Unlike pass-by-reference and pass-by-value, declaring a variable with the & operator does allow values assigned using the * and $ operators.

int foo = 25;
int &bar = foo; // Defines bar as an address-only variable.
 
output << "[&foo] :: [bar]"; // Outputs "0xF3D8DB :: 0xF3D8DB".
 
bar = $foo; // This creates a duplicate of foo, then stores the address.
output << "[&foo] :: [bar]"; // Outputs "0xF3D8DB :: 0xC9D00A".

Address Resolution

The * operator, both in variable declaration and assignment, can be used to resolve an address, so that the related methods, variables, and etc. of that variable can be used.

class foo
{
    public int bar = null;
 
    void +foo(int b)
    {
        bar = b;
    }
}
 
foo foo = new(15);
foo bar = &foo; // This passes foo as an address to bar.
 
output << bar; // This outputs "0xF34AF3".
output << *bar.bar; // This outputs "15".
 
bar = *bar; // This resolves the address at &foo back into a reference.
 
output << bar.bar; // This outputs "15".

Memory Alteration

One significant use of the & operator is that it allows the data directly at the memory address of the variable to be altered. This can be tricky, as well as dangerous, but can be used to great effect when used carefully. The notation for this is as follows:

&identifier = value;

Where identifier is as above, and value is either a variable or a literal. This will alter the value stored at the address of identifier to that stored at value. At first, this seems to be effectively equivalent to...

identifier = value;

... but this is only true if the data types of identifier and value are the same. The default FizzFuzz method of variable assignment is, when a variable is assigned a given value, if the data type of that value is not the same as the variable, then the value is recast. If the memory-altering method is used, then this is bypassed, and the value stored directly at the variable, possibly changing the data type of the variable. This also allows a variable to recast itself, using the notation below:

datatype1 identifier = value;
&identifier = (datatype2)identifier;

Where datatype₁ and datatype₂ are two different data types, identifier is the same as above, and value is a non-null value, either a literal or another variable. An example of this in use can be seen below.

int foo = 97; // Creates an integer variable which stores 97.
 
output << "[&foo] -> [foo]"; // Outputs "0x3C045A -> 97".
 
&foo = (char)foo; // Sets the memory address of foo to the memory address of a recast foo, which changes foo from an integer to a character.
output << "[&foo] -> [foo]"; // Outputs "0x3C045A -> a". This is because 'a' character indicated by the ASCII value 97.
 
foo = 98; // As foo is now a char, this implicitly recast to a char, meaning 'b' is stored.
output << "[&foo] -> [foo]"; // Outputs "0x3C045A -> b"

Equivalently, the var.ReCast() function can be used to do this.

int foo = 97;
 
foo.ReCast(char); // Recasts foo to a char.
output << "[&foo] -> [foo]"; // Outputs "0x3C045A -> a".

Equivalent Operations For $, *, And &

Note the following, for variables α and β:

• α = *&β is the same as α = *β.
• α = &*β is the same as α = &β.
• α = $&β is undefined.
• α = $*&β is the same as α = $β.
• α = &$β is not the same as α = &β.
• α = *$β is the same as α = *β.
• α = $*β is the same as α = $β

* EXTRACTED MATERIAL *
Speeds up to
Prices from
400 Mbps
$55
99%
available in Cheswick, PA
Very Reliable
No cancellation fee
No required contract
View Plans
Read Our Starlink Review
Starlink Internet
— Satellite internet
--
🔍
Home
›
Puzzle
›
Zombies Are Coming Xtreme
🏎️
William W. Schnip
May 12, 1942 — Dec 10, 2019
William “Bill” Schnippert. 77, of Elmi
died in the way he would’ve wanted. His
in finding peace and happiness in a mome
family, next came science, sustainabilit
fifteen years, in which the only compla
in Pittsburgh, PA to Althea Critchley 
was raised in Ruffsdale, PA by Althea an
* * *
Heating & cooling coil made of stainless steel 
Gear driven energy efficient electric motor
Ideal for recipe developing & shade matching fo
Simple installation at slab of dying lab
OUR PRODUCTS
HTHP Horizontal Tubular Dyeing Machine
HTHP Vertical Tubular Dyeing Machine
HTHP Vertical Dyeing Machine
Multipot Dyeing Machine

* YOUR OBJECTIVE *
Copy word for word the part of the text on FizzFuzz operators, starting at the words "bar = $foo;" and stopping after "void +foo(int b)".

* ANSWER BOX *
bar = $foo; // This creates a duplicate of foo, then stores the address.
output << "[&foo] :: [bar]"; // Outputs "0xF3D8DB :: 0xC9D00A".

Address Resolution

The * operator, both in variable declaration and assignment, can be used to resolve an address, so that the related methods, variables, and etc. of that variable can be used.

class foo
{
    public int bar = null;
 
    void +foo(int b)